Week 6 – Take a Chill Pill

Lets just get this joke out of the way

I’m not a great scholar of the Book.  I don’t know the Jewish traditions very well, or how they got turned into metaphors by Christ.  But I’ve heard of the Jubilee. Every fifty years, everyone would take a year off of some types of work, some celebrations were held, and debts are forgiven.  I’m sure there’s a lot I’m getting wrong and glossing over, but the idea of regular debt repayment is a popular one that’s survived through the ages. Everyone has probably felt like, if they could just take a break from their bills and their stress, they could really get ahead in life.  

The Jubilee is a mesocycle of rest and repayment, with a weekly day of rest acting like a microcycle.

What does that have to do with getting fit?  Lots, actually. Rest, recovery, mesocycles and microcycles.  Mastering them is actually really important for making changes to your body.

Part 1: The Microcycle, or Go The Fuck To Bed

I kept running into three pieces of advice for people trying to get fit.  1) Try hard. 2) Eat right. and 3) Sleep. Numbers 1) and 2) I get. Arnold, Hulk Hogan, and Mr. T have been telling us since I was watching them on Saturday morning.  But sleep?

Yeah, sleep.  It’s a thing. If you want to lose weight, try sleeping more.  If you want to get big, try sleeping more (after a protein shake.)  If you want to perform better athletically, try sleeping more.

Give it a try.  What’s the worst that could happen?  You fuck up and get eight hours of sleep?  Oh noes.

Part 2: The Mesocycle, or Taking a Break While You Look Up What Mesocycle Means OK I’ll Save You a Click It Means Big Cycle

The Bear Minimum was his nickname in high school.

So we got our microcycle down, but what is this about mesocycle?  Well, our bodies are super complex. And lazy as fuck. They will adapt to a new stimulus, but only the bare minimum needed.  In order to keep pushing it, you gotta change things up.

For exercise, well, that’s been studied so much I can farm out the description to someone else.  Go read this.

For diet, not so much with the researching.  In fact, there are a lot of otherwise-well-informed people that think the human metabolism can stand up to a constant calorie deficit and not adapt.  They are wrong.  It happened to me, and let me tell you first hand, it sucks.  The solution? Cycling on and off a diet. There’s only been one published study of this approach that I know if, but it’s got a punny acronym for a name so you know it has to be good. 

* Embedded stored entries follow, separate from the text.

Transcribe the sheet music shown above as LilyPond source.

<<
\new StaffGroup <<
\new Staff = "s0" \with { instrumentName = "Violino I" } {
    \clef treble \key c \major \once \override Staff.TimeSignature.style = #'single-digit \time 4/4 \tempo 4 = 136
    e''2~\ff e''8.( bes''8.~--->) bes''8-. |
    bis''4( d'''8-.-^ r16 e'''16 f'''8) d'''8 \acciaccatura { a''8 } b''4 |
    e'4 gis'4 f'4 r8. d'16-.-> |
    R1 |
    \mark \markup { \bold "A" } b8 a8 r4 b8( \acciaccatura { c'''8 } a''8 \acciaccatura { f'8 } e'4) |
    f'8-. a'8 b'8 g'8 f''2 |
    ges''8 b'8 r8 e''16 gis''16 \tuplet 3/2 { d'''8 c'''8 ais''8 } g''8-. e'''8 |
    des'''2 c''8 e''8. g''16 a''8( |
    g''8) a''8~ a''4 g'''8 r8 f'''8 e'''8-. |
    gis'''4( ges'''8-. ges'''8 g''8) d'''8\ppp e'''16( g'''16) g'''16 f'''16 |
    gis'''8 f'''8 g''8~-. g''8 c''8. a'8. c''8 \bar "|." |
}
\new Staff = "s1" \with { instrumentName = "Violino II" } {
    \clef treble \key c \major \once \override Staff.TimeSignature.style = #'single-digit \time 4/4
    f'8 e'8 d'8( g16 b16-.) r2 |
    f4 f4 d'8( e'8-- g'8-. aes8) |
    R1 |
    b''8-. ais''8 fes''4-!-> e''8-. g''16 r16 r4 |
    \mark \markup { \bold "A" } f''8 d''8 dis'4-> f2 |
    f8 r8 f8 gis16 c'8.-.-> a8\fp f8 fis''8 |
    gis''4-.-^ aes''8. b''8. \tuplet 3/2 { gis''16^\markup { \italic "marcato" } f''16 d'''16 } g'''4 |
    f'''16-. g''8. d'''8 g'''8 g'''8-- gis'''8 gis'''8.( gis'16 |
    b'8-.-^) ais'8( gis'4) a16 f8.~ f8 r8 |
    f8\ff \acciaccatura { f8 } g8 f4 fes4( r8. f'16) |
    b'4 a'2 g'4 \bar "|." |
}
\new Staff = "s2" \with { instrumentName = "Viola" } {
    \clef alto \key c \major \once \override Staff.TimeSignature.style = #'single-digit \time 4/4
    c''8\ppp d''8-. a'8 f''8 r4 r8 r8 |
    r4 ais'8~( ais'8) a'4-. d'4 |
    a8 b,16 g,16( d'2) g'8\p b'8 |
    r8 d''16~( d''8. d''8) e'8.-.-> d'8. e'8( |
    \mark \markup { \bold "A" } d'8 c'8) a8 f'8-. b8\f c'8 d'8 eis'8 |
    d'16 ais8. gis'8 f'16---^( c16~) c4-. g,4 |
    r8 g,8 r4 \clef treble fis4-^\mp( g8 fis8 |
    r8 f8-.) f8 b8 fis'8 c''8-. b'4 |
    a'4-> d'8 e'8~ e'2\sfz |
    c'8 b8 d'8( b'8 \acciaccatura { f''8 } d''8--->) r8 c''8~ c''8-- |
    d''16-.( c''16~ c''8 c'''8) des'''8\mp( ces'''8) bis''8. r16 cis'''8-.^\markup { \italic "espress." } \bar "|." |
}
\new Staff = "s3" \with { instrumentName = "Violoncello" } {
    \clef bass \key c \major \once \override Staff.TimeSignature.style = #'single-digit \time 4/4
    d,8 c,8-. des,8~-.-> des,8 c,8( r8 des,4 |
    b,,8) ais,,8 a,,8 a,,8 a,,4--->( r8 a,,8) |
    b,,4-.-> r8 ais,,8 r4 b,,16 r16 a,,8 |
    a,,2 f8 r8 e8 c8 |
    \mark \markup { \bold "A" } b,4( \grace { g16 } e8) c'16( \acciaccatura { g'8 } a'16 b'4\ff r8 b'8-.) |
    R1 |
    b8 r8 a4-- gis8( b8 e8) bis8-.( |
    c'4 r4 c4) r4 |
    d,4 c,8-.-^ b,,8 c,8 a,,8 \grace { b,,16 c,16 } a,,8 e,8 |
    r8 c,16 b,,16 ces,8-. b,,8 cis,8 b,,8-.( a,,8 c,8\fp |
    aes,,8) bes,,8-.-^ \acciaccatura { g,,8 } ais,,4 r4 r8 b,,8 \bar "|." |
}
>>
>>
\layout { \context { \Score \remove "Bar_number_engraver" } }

In broad strokes, they found that for a bunch of obese people, two weeks of diet followed by two weeks of eating to maintain weight led to more weight loss than a steady diet.  Eventually. It took twice as long, you know, for taking half time off. But the two groups ate the same deficit overall.

So what the lesson here?  The lesson is it’s week 6. If you have been kicking ass for five weeks, take a rest week if you think it might help.  Rest. Recover. Come back next week.

Weekly Challenge

None!  Didn’t you just read this article about taking a break?